## SELECTED EXTRACT
# Camshaft Sensor



## ajschwab2004 (Feb 11, 2013)

I picked up a new camshaft sensor for my 2004 Sentra 1.8 litre engine. The sensor I got is a straight sensor the current one in my car is an angle sensor. Will the straight one fit and still work?


----------



## smj999smj (Jan 1, 2006)

I'd question if it's the correct sensor. If it's aftermarket, I wouldn't recommend using it; I've seen and heard of too many failures with them. Your best bet is to get one from Nissan.


----------



## ajschwab2004 (Feb 11, 2013)

I went to the Nissan dealership where I live. They had no sensors in-stock so they told me to go get one from the auto-part store here. If the aftermarket ones are crappy why would a dealership (who's supposed to know more about Nissans then anyone of us) recommend buying aftermarket one and use that? Doesn't make any sense! I even asked them about Nissan revising the crankshaft and camshaft sensors to the straight metal casing kind, the parts guy knew nothing about them being updated to metal. I live in Canada seems like the dealerships know nothing either!


----------



## smj999smj (Jan 1, 2006)

## STATED TASK 1
Duplicate the passage of the camshaft sensor thread between "# Camshaft Sensor" and "and still work?", inclusive.
## STATED TASK 2
Go on with the camshaft sensor thread from the point where it stops.
The items that follow the camshaft sensor thread aren't needed.

## INFORMATION SUPPLIED
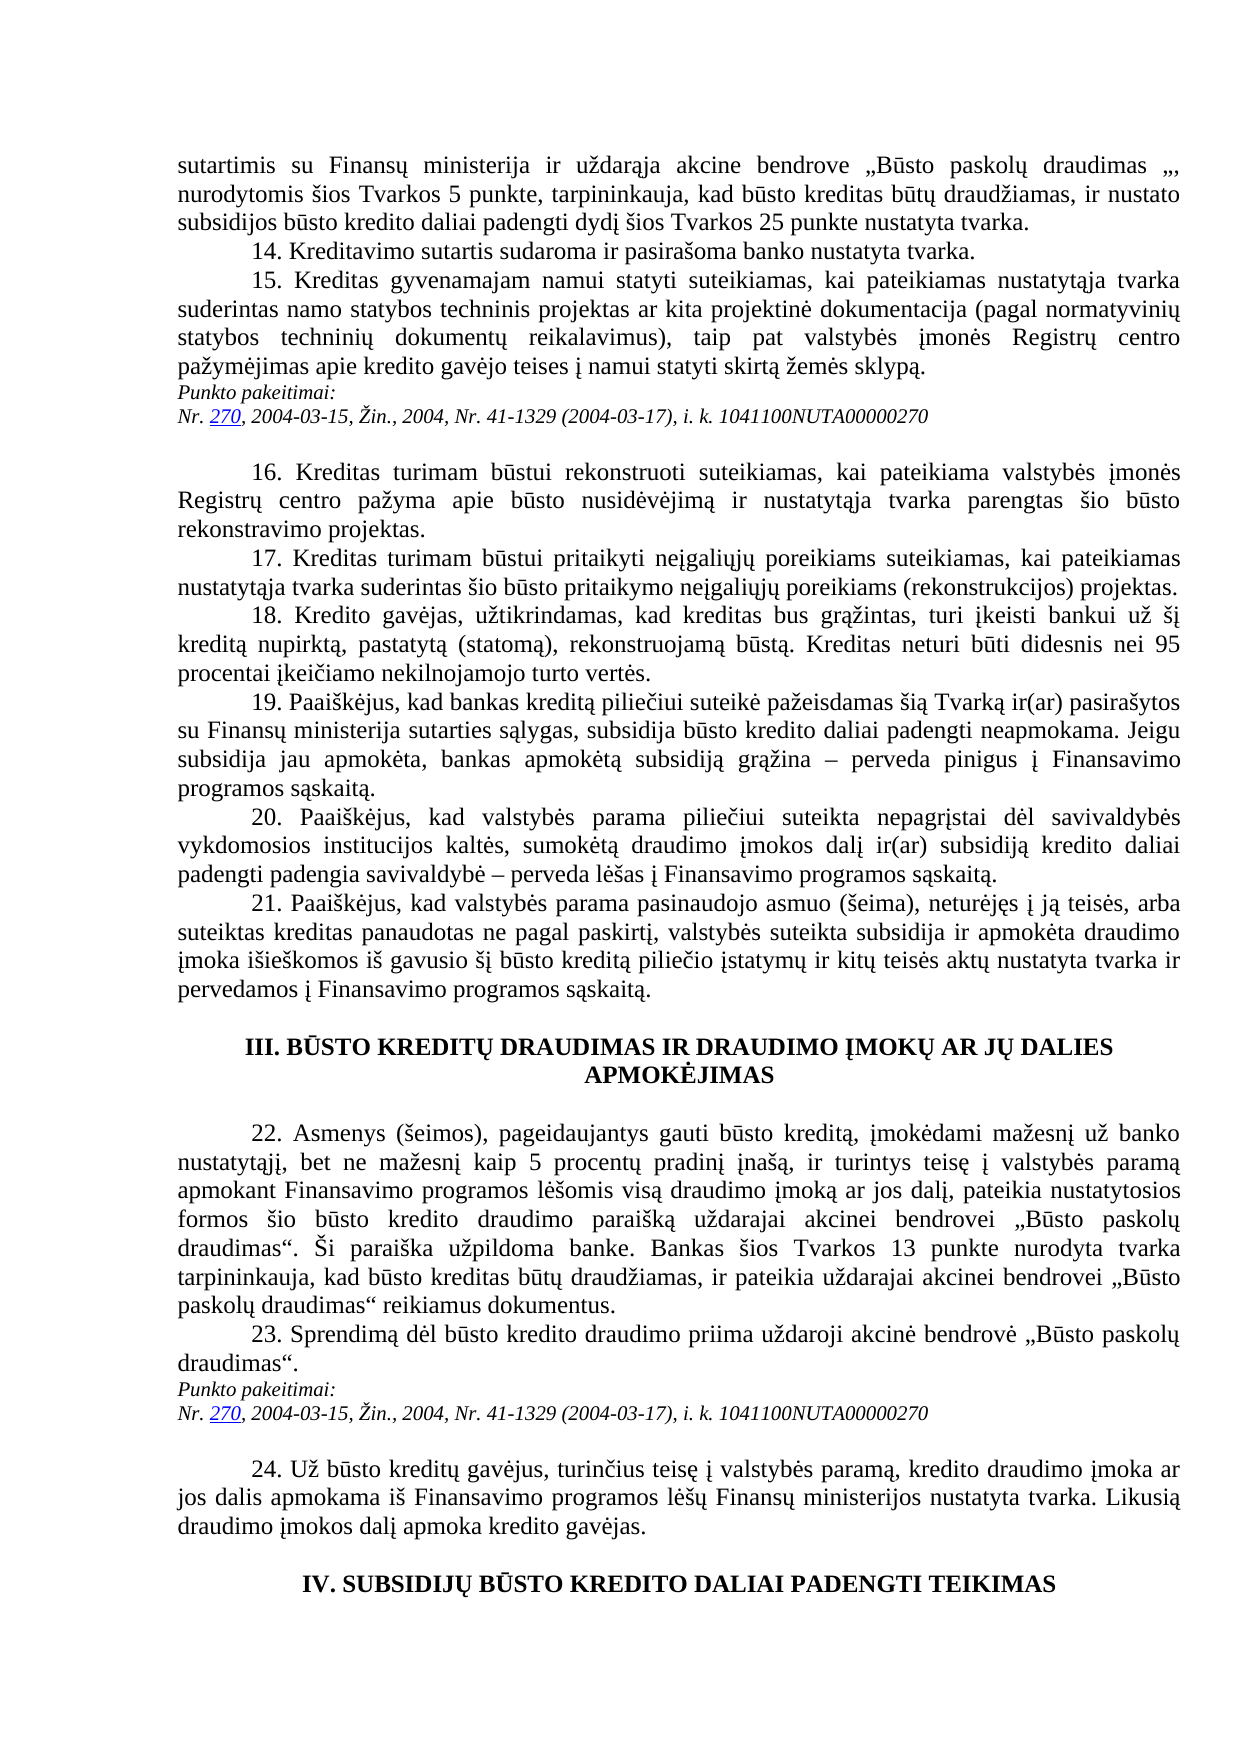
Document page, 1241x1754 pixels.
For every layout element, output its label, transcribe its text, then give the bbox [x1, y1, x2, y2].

text IV. SUBSIDIJŲ BŪSTO KREDITO DALIAI PADENGTI TEIKIMAS [177, 1569, 1181, 1597]
text 17. Kreditas turimam būstui pritaikyti neįgaliųjų poreikiams suteikiamas, kai pateikiamas nustatytąja tvarka suderintas šio būsto pritaikymo neįgaliųjų poreikiams (rekonstrukcijos) projektas. [177, 543, 1181, 601]
text sutartimis su Finansų ministerija ir uždarąja akcine bendrove „Būsto paskolų draudimas „, nurodytomis šios Tvarkos 5 punkte, tarpininkauja, kad būsto kreditas būtų draudžiamas, ir nustato subsidijos būsto kredito daliai padengti dydį šios Tvarkos 25 punkte nustatyta tvarka. [177, 150, 1181, 236]
text 14. Kreditavimo sutartis sudaroma ir pasirašoma banko nustatyta tvarka. [177, 236, 1181, 265]
text 24. Už būsto kreditų gavėjus, turinčius teisę į valstybės paramą, kredito draudimo įmoka ar jos dalis apmokama iš Finansavimo programos lėšų Finansų ministerijos nustatyta tvarka. Likusią draudimo įmokos dalį apmoka kredito gavėjas. [177, 1454, 1181, 1540]
text 19. Paaiškėjus, kad bankas kreditą piliečiui suteikė pažeisdamas šią Tvarką ir(ar) pasirašytos su Finansų ministerija sutarties sąlygas, subsidija būsto kredito daliai padengti neapmokama. Jeigu subsidija jau apmokėta, bankas apmokėtą subsidiją grąžina – perveda pinigus į Finansavimo programos sąskaitą. [177, 687, 1181, 802]
text 21. Paaiškėjus, kad valstybės parama pasinaudojo asmuo (šeima), neturėjęs į ją teisės, arba suteiktas kreditas panaudotas ne pagal paskirtį, valstybės suteikta subsidija ir apmokėta draudimo įmoka išieškomos iš gavusio šį būsto kreditą piliečio įstatymų ir kitų teisės aktų nustatyta tvarka ir pervedamos į Finansavimo programos sąskaitą. [177, 888, 1181, 1003]
text 20. Paaiškėjus, kad valstybės parama piliečiui suteikta nepagrįstai dėl savivaldybės vykdomosios institucijos kaltės, sumokėtą draudimo įmokos dalį ir(ar) subsidiją kredito daliai padengti padengia savivaldybė – perveda lėšas į Finansavimo programos sąskaitą. [177, 802, 1181, 888]
text 22. Asmenys (šeimos), pageidaujantys gauti būsto kreditą, įmokėdami mažesnį už banko nustatytąjį, bet ne mažesnį kaip 5 procentų pradinį įnašą, ir turintys teisę į valstybės paramą apmokant Finansavimo programos lėšomis visą draudimo įmoką ar jos dalį, pateikia nustatytosios formos šio būsto kredito draudimo paraišką uždarajai akcinei bendrovei „Būsto paskolų draudimas“. Ši paraiška užpildoma banke. Bankas šios Tvarkos 13 punkte nurodyta tvarka tarpininkauja, kad būsto kreditas būtų draudžiamas, ir pateikia uždarajai akcinei bendrovei „Būsto paskolų draudimas“ reikiamus dokumentus. [177, 1118, 1181, 1319]
text Punkto pakeitimai: [177, 1377, 1181, 1401]
text 23. Sprendimą dėl būsto kredito draudimo priima uždaroji akcinė bendrovė „Būsto paskolų draudimas“. [177, 1319, 1181, 1377]
text Nr. 270, 2004-03-15, Žin., 2004, Nr. 41-1329 (2004-03-17), i. k. 1041100NUTA00000270 [177, 404, 1181, 428]
text Nr. 270, 2004-03-15, Žin., 2004, Nr. 41-1329 (2004-03-17), i. k. 1041100NUTA00000270 [177, 1401, 1181, 1425]
text 15. Kreditas gyvenamajam namui statyti suteikiamas, kai pateikiamas nustatytąja tvarka suderintas namo statybos techninis projektas ar kita projektinė dokumentacija (pagal normatyvinių statybos techninių dokumentų reikalavimus), taip pat valstybės įmonės Registrų centro pažymėjimas apie kredito gavėjo teises į namui statyti skirtą žemės sklypą. [177, 265, 1181, 380]
text III. BŪSTO KREDITŲ DRAUDIMAS IR DRAUDIMO ĮMOKŲ AR JŲ DALIES APMOKĖJIMAS [177, 1032, 1181, 1089]
text Punkto pakeitimai: [177, 380, 1181, 404]
text 16. Kreditas turimam būstui rekonstruoti suteikiamas, kai pateikiama valstybės įmonės Registrų centro pažyma apie būsto nusidėvėjimą ir nustatytąja tvarka parengtas šio būsto rekonstravimo projektas. [177, 457, 1181, 543]
text 18. Kredito gavėjas, užtikrindamas, kad kreditas bus grąžintas, turi įkeisti bankui už šį kreditą nupirktą, pastatytą (statomą), rekonstruojamą būstą. Kreditas neturi būti didesnis nei 95 procentai įkeičiamo nekilnojamojo turto vertės. [177, 601, 1181, 687]
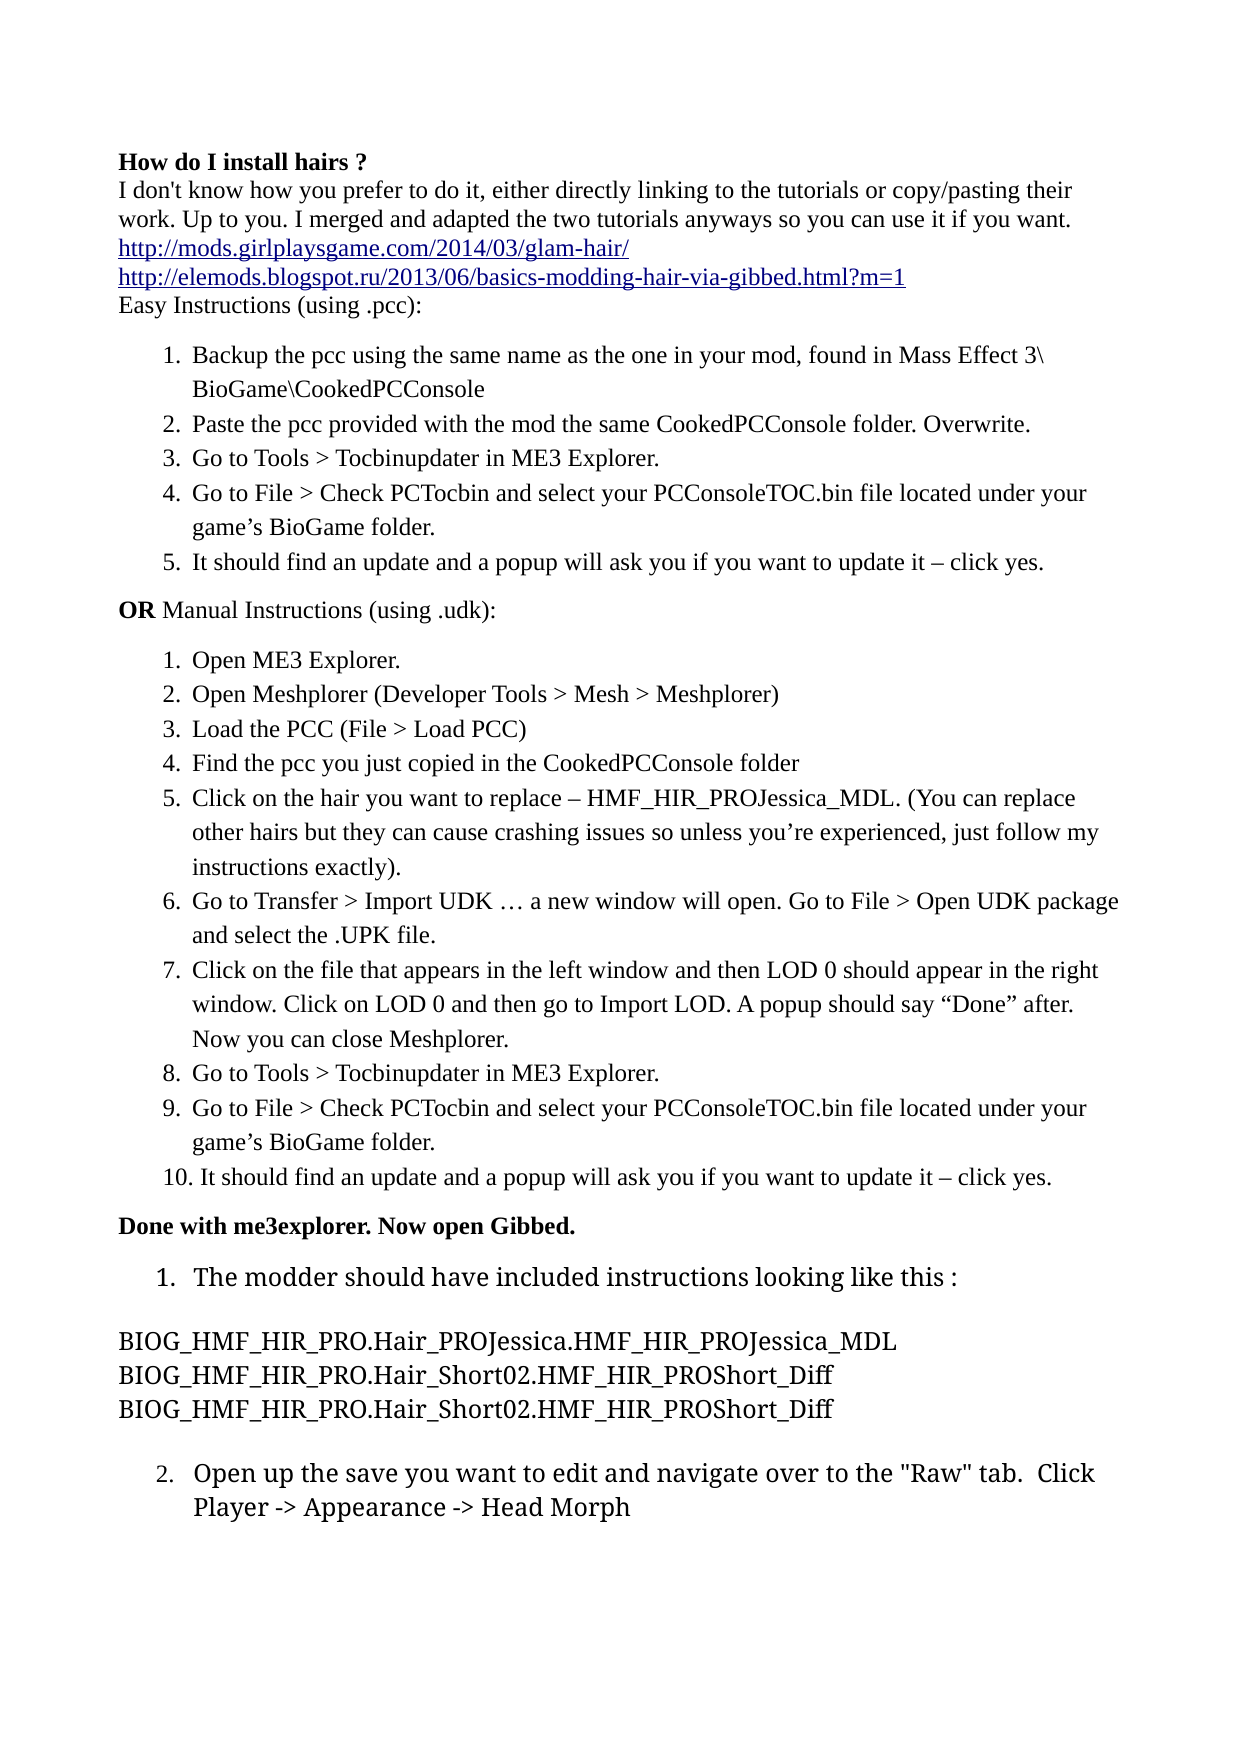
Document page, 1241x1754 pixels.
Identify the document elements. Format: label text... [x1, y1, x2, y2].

## REPLY 1
# Camshaft Sensor



## ajschwab2004 (Feb 11, 2013)

I picked up a new camshaft sensor for my 2004 Sentra 1.8 litre engine. The sensor I got is a straight sensor the current one in my car is an angle sensor. Will the straight one fit and still work?

## REPLY 2
I worked for Nissan for 16 years and I'm a former certified Nissan Master tech. I've worked for 4 different dealers and I also spent some time in the parts dept. Here's what I can tell you about them: Nissan technicians and parts personnel are only as good as the individual you are dealing with. I've worked with excellent technicians who really knew their stuff and I've worked with some who shouldn't do anything more technical than an oil change and should in no way be classified as a "mechanic," let alone a Nissan technician. Parts departments are no better. There are some personnel that can rattle off part numbers off the top of their head without looking it up and some are very good mechanics, themselves. Others have no mechanical background and if you're lucky, they know enough to properly look up a part. So, even though dealers should know more about their vehicles than anyone else, some of the people that work in them don't. The last Nissan camshaft sensor I replaced was three months ago on a 2005 Altima QR25DE. The person had broke down on the side of the road on his way to work. The camshaft sensor that failed was 6-weeks old an came from Advance Auto Parts; the vehicle owner's father had replaced it. Why would the Nissan parts guy suggest you get the sensor from the local auto parts store? ...Maybe he doesn't know any better. Most Nissan dealers can order parts and have them overnight. All I can do is tell you what my experience has been working on Nissans and that is there are some parts you can use on Nissans from the aftermarket and there are some parts you should not. Brakes, filters, struts are usually fine on the aftermarket if you purchase quality parts. When it comes to cam/crank sensors, distributor caps and rotors and other ignition components, fuel pumps, starters and alternators...you are much better off to go with genuine Nissan parts. Your car is as only reliable as the parts you put into it. If you want to gamble on an aftermarket cam sensor, all I can do is wish you good luck!
That all said, both straight and angled sensors are available on the aftermarket. Look them up at Rockauto.com and you'll see pictures of both. The sensors, themselves are probably similar except for the angle, so the big concern would be if the different angle will stress the harness over time.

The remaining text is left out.